Q-CV7 Cross validation reward at end

number of epochs: 20k

Rewards are no longer limited by a lower and upper limit.

Rewards are only calculated at the end of a simulation. Rewards on intermediate steps are zero.

The ranges for learning rate, epsilon and discount were chosen from the results of Q-CV4

training.simrunner.RewardHandlerName.end-consider-all

Considers all simulation events for calculating the reward.

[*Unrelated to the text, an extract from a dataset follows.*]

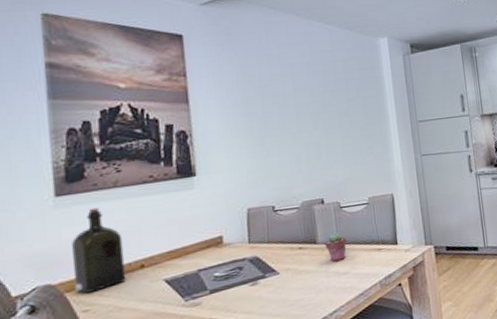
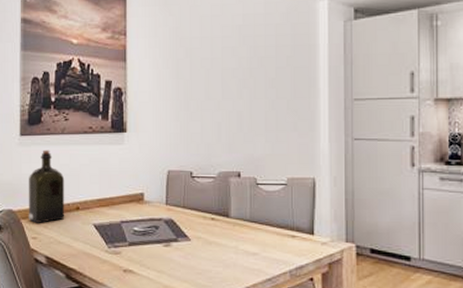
potted succulent: present [324,232,347,262] -> none [237,209,260,240]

Possible simulation events created for an agent:

After every simulation step:
- Always zero
At simulation end:
- Winner by pushing the opponent: Reward = 100 + t * 50
- Looser without being pushed: Reward = -100 - t * 50
- Looser being pushed: Reward: -10
- Number of pushing the opponent. Reward = n * 0.5
- Number of being pushed by the opponent. Reward = n * (-0.1)

t = 1 - (s / max_s)

s:     Number of steps when th simulation ended   
max_s: Max number of steps for a simulation

Means, the reward/penalty is higher the shorter the simulation ran. The agent gets a higher reward when fast pushing out the opponent, or a higher penalty when fast moving unforced out of the field.

training.parallel.ParallelConfig.q-cross-1

	L0	L1	L2
learning rate	0.7	0.8	0.9

	E0	E1	E2
epsilon	0.01	0.05	0.1

	D0	D1	D2	D3
discount	0.95	0.99	0.995	0.999